Stamp Duty in Tamil Nadu state
The Tamil Nadu Government issued a circular in 2018 that “in view of the judgement of the Hon’ble Supreme Court in “Hindustan Lever Vs State of Maharashtra ,”, the scheme of arrangement of merger, amalgamation or reconstruction approved under the Companies Act 2013 would fall within the definition of “conveyance” and that such court orders upon being presented for registration become leviable with stamp duty”.( The Inspector General of Registration, State of Tamil Nadu, Circular No.49282/P1/2018 dated 20.11.2018.)
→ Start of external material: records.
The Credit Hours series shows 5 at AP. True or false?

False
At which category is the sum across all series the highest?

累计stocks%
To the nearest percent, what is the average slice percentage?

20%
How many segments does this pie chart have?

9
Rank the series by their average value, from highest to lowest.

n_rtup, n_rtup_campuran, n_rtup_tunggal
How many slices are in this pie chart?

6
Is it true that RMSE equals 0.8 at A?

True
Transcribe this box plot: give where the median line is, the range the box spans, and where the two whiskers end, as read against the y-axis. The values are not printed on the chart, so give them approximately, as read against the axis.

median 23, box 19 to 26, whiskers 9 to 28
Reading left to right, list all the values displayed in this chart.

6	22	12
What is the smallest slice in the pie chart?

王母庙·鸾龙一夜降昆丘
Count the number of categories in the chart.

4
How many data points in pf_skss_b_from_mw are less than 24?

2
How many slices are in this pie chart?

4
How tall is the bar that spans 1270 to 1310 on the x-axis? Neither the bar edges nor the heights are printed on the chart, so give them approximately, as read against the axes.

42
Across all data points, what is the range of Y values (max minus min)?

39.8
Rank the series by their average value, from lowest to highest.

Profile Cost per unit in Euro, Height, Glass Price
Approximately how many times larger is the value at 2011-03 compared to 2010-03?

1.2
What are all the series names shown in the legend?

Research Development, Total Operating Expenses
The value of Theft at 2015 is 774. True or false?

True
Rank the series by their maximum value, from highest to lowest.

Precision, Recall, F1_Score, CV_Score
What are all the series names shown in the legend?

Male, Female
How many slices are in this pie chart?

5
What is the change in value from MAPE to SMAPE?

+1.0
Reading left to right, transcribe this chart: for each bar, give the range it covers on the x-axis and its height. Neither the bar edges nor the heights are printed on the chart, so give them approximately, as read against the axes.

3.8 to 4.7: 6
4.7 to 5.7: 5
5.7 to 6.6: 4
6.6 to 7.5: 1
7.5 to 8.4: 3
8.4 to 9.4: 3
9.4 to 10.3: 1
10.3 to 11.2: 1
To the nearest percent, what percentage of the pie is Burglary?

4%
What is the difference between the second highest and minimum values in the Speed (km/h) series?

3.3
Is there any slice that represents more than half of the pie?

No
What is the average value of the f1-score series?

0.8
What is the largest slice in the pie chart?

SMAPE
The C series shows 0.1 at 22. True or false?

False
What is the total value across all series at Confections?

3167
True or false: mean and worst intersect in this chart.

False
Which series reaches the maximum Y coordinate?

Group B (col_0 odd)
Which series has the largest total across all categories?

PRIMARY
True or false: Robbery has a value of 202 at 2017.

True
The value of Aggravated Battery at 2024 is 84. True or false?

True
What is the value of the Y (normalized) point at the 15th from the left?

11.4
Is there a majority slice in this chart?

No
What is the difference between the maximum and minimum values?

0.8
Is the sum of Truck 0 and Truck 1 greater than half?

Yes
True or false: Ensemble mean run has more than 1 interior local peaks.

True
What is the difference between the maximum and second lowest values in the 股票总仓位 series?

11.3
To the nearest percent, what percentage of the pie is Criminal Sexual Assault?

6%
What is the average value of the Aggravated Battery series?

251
Subsequently, the Govt issued a G.O. in 2019, (G.O.(Ms.) No.29 dated 01.03.2019) that such instruments were to be stamped at a reduced rate of 2% of the market value of the properties being transferred or at 0.6% of the aggregate value of the shares issued consequent to the merger/amalgamation which is treated as consideration. In a separate notification, the government also stipulated a registration fee of Rs 30,000 for registration of such instruments.
Later, the government issued another notification (G.O.(Ms.) No.47 dated 19.02.2020) which gave retrospective effect to the above notification on levy of stamp duty, as w.e.f. 01-04-1956.
It, therefore, follows that all the mergers and amalgamations and reconstructions that took place from 01-04-1956 onwards are liable to be stamped. However, if the property is situated outside the state, the same will not attract any registration or stamp duty in Tamil Nadu.
However, the High Court of Madras, in its judgement in the matter of “State of Tamil Nadu Vs M/s. Serene Estate Private Limited” dated 19 February, 2024 held that the second part i.e., the part of 0.6% duty on the aggregate value of the shares was not valid on the ground that the same could be levied only under legislative sanction and not through abovementioned executive orders and therefore the same stands struck down. As a result, the current status with regard to the stamp duty in the state of Tamil Nadu is 2% on the market value of the properties being transferred which are situated within the state.
Conclusion
In view of the foregoing, it is now well settled that the orders of merger or amalgamation, wherever immovable properties are involved, need to be presented to the Registration department for registration and the prescribed stamp duty has to be paid on the same as per the rates in force in the respective states. That would complete the process of mergers or amalgamations in India.